[THINGS TO DO]
• a. In the post about running into an ex, what are all the ways of handling the upcoming encounter that the writer considers?
• b. Reproduce the part of the post about running into an ex that opens with the words containing "Anyhow, though the" and closes with "reinforce my doormat-tendencies.".
___ SELECTED TEXT
I anticipate running into an ex sometime soon (we belong to the same club where events will be held soon). I've considered not going and staying away all together. The truth, however, is I love being involved with this club and the activities surrounding it, it would be silly for me to stay away. I guess he does too.

 

Anyhow, though the split was sort of mutual, it was mainly him (ie: he was waffling so I let him go). So, hence, I have, in addition to feeling sad about the ending of the relationship, a BRUISED ego.

 

Partly I want to just be nonchalant and casual. Also, however, I have worked on my hurt feelings by identifying things about him that annoy / anger me and so currently am feeling angry towards him as well and feel like I'd like to let go on that! I don't think I will, that wouldn't be appropriate. But being as sweet as apple pie would just reinforce my doormat-tendencies.
______
___ THE DATA
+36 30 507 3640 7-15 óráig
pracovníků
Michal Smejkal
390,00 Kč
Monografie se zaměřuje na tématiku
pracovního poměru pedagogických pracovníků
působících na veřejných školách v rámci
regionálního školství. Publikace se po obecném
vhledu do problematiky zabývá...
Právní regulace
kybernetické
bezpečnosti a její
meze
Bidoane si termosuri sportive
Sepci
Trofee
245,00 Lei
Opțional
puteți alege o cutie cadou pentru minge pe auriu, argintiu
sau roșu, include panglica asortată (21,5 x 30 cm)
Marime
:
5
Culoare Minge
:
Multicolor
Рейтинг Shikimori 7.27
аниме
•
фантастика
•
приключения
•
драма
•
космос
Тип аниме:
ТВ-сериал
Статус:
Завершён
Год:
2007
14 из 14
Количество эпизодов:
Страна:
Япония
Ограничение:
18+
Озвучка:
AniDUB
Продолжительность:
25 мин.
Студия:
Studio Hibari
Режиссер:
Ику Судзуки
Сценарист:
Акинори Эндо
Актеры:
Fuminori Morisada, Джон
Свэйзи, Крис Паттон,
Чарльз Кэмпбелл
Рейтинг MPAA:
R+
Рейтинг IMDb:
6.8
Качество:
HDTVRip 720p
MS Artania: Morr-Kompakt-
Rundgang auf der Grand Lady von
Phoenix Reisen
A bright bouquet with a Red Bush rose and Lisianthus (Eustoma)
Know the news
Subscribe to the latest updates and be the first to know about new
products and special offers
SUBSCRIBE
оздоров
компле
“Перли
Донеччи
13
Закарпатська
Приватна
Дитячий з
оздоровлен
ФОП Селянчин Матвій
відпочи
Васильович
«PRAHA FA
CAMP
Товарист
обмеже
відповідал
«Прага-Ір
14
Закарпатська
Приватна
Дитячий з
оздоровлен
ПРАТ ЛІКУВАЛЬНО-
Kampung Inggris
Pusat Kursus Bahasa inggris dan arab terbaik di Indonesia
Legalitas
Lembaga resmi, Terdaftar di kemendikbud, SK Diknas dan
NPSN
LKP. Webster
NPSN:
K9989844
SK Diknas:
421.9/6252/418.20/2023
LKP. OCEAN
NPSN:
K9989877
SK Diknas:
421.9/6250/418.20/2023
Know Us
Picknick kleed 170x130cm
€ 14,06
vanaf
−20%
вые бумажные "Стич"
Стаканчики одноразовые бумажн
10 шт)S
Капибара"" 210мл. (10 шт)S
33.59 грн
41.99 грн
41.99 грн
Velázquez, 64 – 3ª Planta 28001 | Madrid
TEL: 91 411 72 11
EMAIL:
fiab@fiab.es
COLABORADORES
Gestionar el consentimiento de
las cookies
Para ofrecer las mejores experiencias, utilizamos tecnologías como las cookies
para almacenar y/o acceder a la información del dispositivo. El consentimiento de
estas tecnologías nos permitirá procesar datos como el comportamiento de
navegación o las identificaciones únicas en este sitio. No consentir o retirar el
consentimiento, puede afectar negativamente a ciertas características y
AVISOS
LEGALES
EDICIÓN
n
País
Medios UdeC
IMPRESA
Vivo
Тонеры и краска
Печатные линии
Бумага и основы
______
[RESULTS OF THE TASKS]
• a.
- Not going and staying away altogether
- Being nonchalant and casual
- Letting go on the anger toward him
- Being as sweet as apple pie

• b.
Anyhow, though the split was sort of mutual, it was mainly him (ie: he was waffling so I let him go). So, hence, I have, in addition to feeling sad about the ending of the relationship, a BRUISED ego.

 

Partly I want to just be nonchalant and casual. Also, however, I have worked on my hurt feelings by identifying things about him that annoy / anger me and so currently am feeling angry towards him as well and feel like I'd like to let go on that! I don't think I will, that wouldn't be appropriate. But being as sweet as apple pie would just reinforce my doormat-tendencies.